Le donne scendono in piazza. Le abbiamo viste in questi giorni dagli schermi televisivi mentre in Egitto facevano valere i loro diritti. Le vedremo il prossimo fine settimana nelle piazze italiane, comprese quelle della nostra provincia, in una versione pacifica.
«”L’Italia non è un paese per donne”… – scrivono le promotrici della manifestazione nazionale- è questa una delle frasi che si sente dire più spesso in questi giorni con amarezza non troppo velata…Il problema non è solo la condotta disdicevole del premier, uno show triste e decadente in cui si ostentano virilità e presunta onnipotenza, ma la figura della donna che questo paese ha costruito.

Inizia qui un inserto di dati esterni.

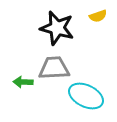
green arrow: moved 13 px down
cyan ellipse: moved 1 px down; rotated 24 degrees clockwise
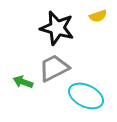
gray trapezoid: rotated 24 degrees counterclockwise
green arrow: rotated 18 degrees clockwise
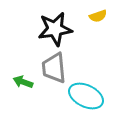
black star: moved 2 px left, 1 px down; rotated 24 degrees counterclockwise
gray trapezoid: rotated 68 degrees counterclockwise
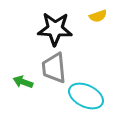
black star: rotated 12 degrees clockwise
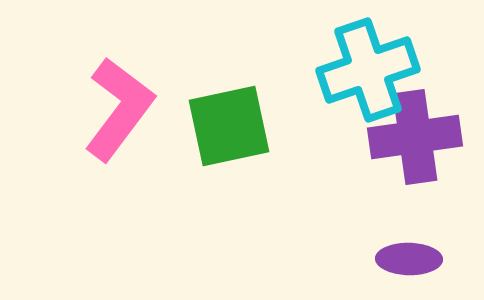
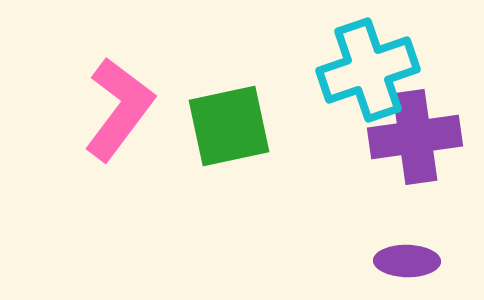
purple ellipse: moved 2 px left, 2 px down
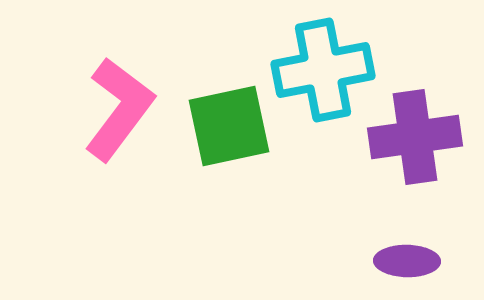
cyan cross: moved 45 px left; rotated 8 degrees clockwise
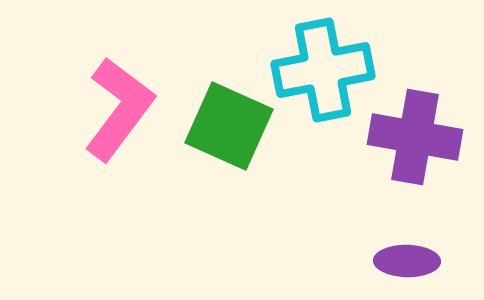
green square: rotated 36 degrees clockwise
purple cross: rotated 18 degrees clockwise
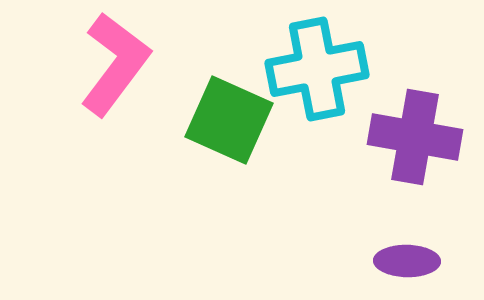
cyan cross: moved 6 px left, 1 px up
pink L-shape: moved 4 px left, 45 px up
green square: moved 6 px up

Lo specchio di una società mafiosa e machista, che non esita a ledere la dignità dell’essere umano. Molti sono passati sotto questo malsano trattamento: i lavoratori, i disabili, i giovani precari, i giovani universitari. E le donne. Ma questo continuo mancare di rispetto alla figura femminile è ormai cosi abituale che non ci scandalizza più un premier che sceglie le proprie amanti dal suo catalogo personale. Quali sarebbero i principi di libertà e uguaglianza in un paese che si dichiara democratico, se la è donna ridotta a merce di scambio, umiliata anche quando tenta di riappropriarsi di tali diritti? ».

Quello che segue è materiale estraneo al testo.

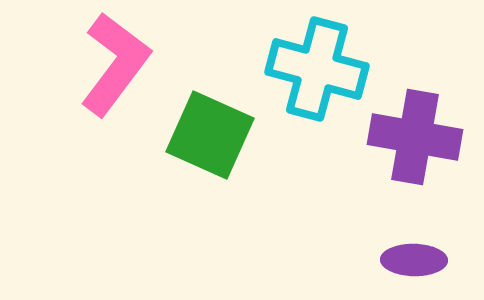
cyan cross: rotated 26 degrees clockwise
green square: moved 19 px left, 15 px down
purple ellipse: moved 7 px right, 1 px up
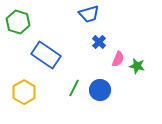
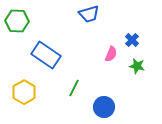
green hexagon: moved 1 px left, 1 px up; rotated 15 degrees counterclockwise
blue cross: moved 33 px right, 2 px up
pink semicircle: moved 7 px left, 5 px up
blue circle: moved 4 px right, 17 px down
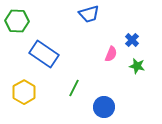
blue rectangle: moved 2 px left, 1 px up
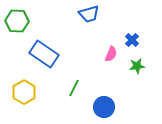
green star: rotated 21 degrees counterclockwise
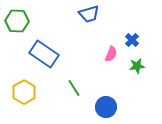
green line: rotated 60 degrees counterclockwise
blue circle: moved 2 px right
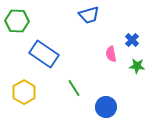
blue trapezoid: moved 1 px down
pink semicircle: rotated 147 degrees clockwise
green star: rotated 14 degrees clockwise
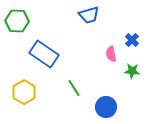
green star: moved 5 px left, 5 px down
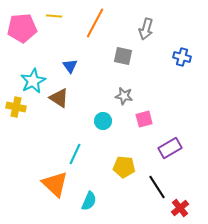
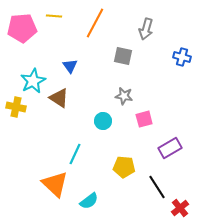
cyan semicircle: rotated 30 degrees clockwise
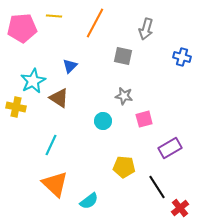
blue triangle: rotated 21 degrees clockwise
cyan line: moved 24 px left, 9 px up
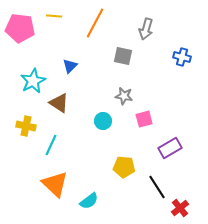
pink pentagon: moved 2 px left; rotated 12 degrees clockwise
brown triangle: moved 5 px down
yellow cross: moved 10 px right, 19 px down
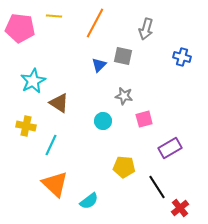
blue triangle: moved 29 px right, 1 px up
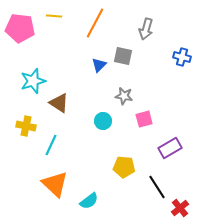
cyan star: rotated 10 degrees clockwise
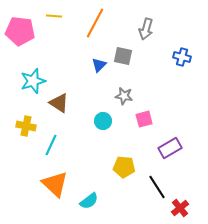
pink pentagon: moved 3 px down
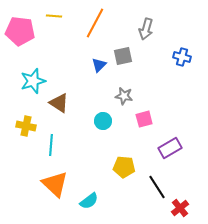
gray square: rotated 24 degrees counterclockwise
cyan line: rotated 20 degrees counterclockwise
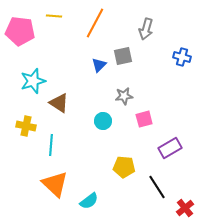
gray star: rotated 18 degrees counterclockwise
red cross: moved 5 px right
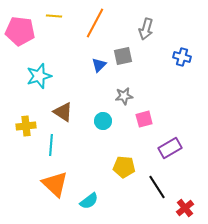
cyan star: moved 6 px right, 5 px up
brown triangle: moved 4 px right, 9 px down
yellow cross: rotated 18 degrees counterclockwise
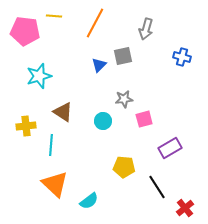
pink pentagon: moved 5 px right
gray star: moved 3 px down
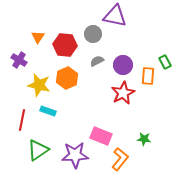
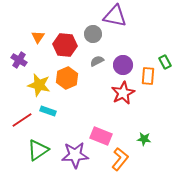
red line: rotated 45 degrees clockwise
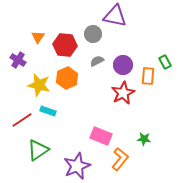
purple cross: moved 1 px left
purple star: moved 2 px right, 11 px down; rotated 20 degrees counterclockwise
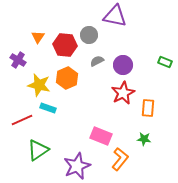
gray circle: moved 4 px left, 1 px down
green rectangle: rotated 40 degrees counterclockwise
orange rectangle: moved 32 px down
cyan rectangle: moved 3 px up
red line: rotated 10 degrees clockwise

Sulla stessa linea la nota diffusa dal comitato promotore della manifestazione locale: «In Italia la maggioranza delle donne lavora fuori o dentro casa, crea ricchezza, cerca un lavoro (e una su due non ci riesce), studia, si sacrifica per affermarsi nella professione che si è scelta, si prende cura delle relazioni affettive e familiari, occupandosi di figli, mariti, genitori anziani.Tante… sono impegnate nella vita pubblica, in tutti i partiti, nei sindacati, nelle imprese, nelle associazioni e nel volontariato allo scopo di rendere più civile, più ricca e accogliente la società in cui vivono. Hanno considerazione e rispetto di sé, della libertà e della dignità femminile ottenute con il contributo di tante generazioni di donne che – va ricordato nel 150esimo dell’unità d’Italia – hanno costruito la nazione democratica. Questa ricca e varia esperienza di vita è cancellata dalla ripetuta, indecente, ostentata rappresentazione delle donne come nudo oggetto di scambio sessuale, offerta da giornali, televisioni, pubblicità. E ciò non è più tollerabile. Una cultura diffusa propone alle giovani generazioni di raggiungere mete scintillanti e facili guadagni offrendo bellezza e intelligenza al potente di turno, disposto a sua volta a scambiarle con risorse e ruoli pubblici. Questa mentalità e i comportamenti che ne derivano stanno inquinando la convivenza sociale e l’immagine in cui dovrebbe rispecchiarsi la coscienza civile, etica e religiosa della nazione.Così, senza quasi rendercene conto, abbiamo superato la soglia della decenza.Il modello di relazione tra donne e uomini, ostentato da una delle massime cariche dello Stato, incide profondamente negli stili di vita e nella cultura nazionale, legittimando comportamenti lesivi della dignità delle donne e delle istituzioni.Chi vuole continuare a tacere, sostenere, giustificare, ridurre a vicende private il presente stato di cose, lo faccia assumendosene la pesante responsabilità, anche di fronte alla comunità internazionale.»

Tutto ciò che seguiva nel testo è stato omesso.